- O Banco Central Europeu aumentou sua taxa básica em 0,25 ponto percentual, indo para 2,25%, a primeira alteração em um ano.
- A decisão, amplamente esperada, pode arrastar a economia da zona euro para a recessão caso a inflação atual não se mantenha sustentável e o mercado de energia permaneça estável.
- O aumento ocorre após a inflação ter chegado a dois dígitos em 2022, lembrança na qual o BCE foi considerado lento para reagir ao choque energético.
- A inflação de 3,2% observada no mês anterior foi um fator que motivou o movimento de hoje, sinalizando cautela diante de pressões inflacionárias persistentes.
O Banco Central Europeu (BCE) elevou hoje a taxa básica de juros em 0,25 ponto percentual, para 2,25%. Foi a primeira mudança na política monetária em um ano. A decisão mira conter a inflação, mas gera preocupações sobre uma possível recessão se o choques de preços não se mantiverem sob controle e o mercado de energia permanecer estável.
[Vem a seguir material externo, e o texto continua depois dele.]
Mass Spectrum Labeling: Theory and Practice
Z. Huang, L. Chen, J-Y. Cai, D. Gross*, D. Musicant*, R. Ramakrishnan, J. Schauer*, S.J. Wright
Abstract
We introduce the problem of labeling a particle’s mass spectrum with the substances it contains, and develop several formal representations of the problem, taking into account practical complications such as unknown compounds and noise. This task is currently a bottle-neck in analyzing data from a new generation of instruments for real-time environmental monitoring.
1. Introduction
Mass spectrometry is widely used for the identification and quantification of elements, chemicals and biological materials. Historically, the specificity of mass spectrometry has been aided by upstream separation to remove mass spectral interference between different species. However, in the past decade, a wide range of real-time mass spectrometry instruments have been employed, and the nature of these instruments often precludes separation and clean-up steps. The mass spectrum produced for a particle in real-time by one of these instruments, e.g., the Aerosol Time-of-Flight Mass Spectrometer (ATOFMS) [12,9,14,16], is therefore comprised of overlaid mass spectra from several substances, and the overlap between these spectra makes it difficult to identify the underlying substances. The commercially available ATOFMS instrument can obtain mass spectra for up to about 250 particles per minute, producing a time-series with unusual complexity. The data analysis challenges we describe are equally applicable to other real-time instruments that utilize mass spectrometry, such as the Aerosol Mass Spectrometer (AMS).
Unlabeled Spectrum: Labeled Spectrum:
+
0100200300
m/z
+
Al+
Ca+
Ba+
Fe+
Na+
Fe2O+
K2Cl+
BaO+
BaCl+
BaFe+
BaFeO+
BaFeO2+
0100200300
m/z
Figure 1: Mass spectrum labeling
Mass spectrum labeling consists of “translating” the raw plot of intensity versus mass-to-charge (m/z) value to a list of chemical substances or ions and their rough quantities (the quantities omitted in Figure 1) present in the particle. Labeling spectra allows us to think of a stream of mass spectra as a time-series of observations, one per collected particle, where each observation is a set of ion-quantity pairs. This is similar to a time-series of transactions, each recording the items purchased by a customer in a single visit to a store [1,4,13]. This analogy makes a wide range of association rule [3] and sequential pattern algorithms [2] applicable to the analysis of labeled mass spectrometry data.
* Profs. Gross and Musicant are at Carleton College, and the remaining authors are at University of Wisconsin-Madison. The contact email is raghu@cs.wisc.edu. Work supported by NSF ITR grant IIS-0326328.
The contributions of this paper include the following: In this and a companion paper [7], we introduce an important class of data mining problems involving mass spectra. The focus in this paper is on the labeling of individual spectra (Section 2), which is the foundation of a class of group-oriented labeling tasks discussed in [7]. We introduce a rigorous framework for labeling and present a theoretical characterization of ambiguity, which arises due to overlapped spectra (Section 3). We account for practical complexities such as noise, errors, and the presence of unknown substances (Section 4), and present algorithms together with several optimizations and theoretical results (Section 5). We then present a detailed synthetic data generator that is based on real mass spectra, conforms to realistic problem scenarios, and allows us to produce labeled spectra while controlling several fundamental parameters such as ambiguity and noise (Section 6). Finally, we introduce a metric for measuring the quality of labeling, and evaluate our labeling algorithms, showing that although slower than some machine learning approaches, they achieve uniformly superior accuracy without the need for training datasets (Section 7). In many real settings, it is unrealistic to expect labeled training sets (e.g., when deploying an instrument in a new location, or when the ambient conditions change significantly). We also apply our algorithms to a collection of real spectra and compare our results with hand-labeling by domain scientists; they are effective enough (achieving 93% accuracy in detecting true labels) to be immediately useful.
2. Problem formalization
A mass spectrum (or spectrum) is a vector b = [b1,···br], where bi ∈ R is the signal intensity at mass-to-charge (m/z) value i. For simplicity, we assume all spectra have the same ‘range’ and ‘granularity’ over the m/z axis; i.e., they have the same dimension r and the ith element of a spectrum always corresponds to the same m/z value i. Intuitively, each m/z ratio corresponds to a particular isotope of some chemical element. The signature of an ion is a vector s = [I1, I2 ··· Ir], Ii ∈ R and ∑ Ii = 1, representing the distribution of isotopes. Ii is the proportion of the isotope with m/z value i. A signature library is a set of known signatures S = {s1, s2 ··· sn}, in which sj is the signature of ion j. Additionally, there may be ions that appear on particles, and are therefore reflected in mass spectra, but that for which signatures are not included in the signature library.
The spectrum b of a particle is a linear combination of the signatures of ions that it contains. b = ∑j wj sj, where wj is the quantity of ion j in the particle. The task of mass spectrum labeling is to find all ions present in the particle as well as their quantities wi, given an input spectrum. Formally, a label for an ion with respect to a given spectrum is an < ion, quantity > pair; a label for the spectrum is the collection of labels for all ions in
A elevação ocorreu em meio a uma inflação que voltou a subir, com 3,2% registrado no mês anterior. Analistas aguardavam o movimento, que reflete o receio de que pressões de preços retornem de forma persistente. O BCE busca ancorar as expectativas sem frear o crescimento.
Contexto histórico
Em 2022, a zona do euro teve inflação de dois dígitos, impulsionada pelo choque energético causado pela invasão da Ucrânia. Naquele período, o BCE demorou a agir, elevando juros apenas quando a inflação já avançava acima de 2% com velocidade acentuada.
Desdobramentos e próximos passos
Especialistas destacam que a decisão de hoje pode influenciar o crescimento econômico nos próximos meses. Em Frankfurt, autoridades enfatizam a necessidade de monitorar sinais de desaceleração econômica e a evolução dos custos de energia na região.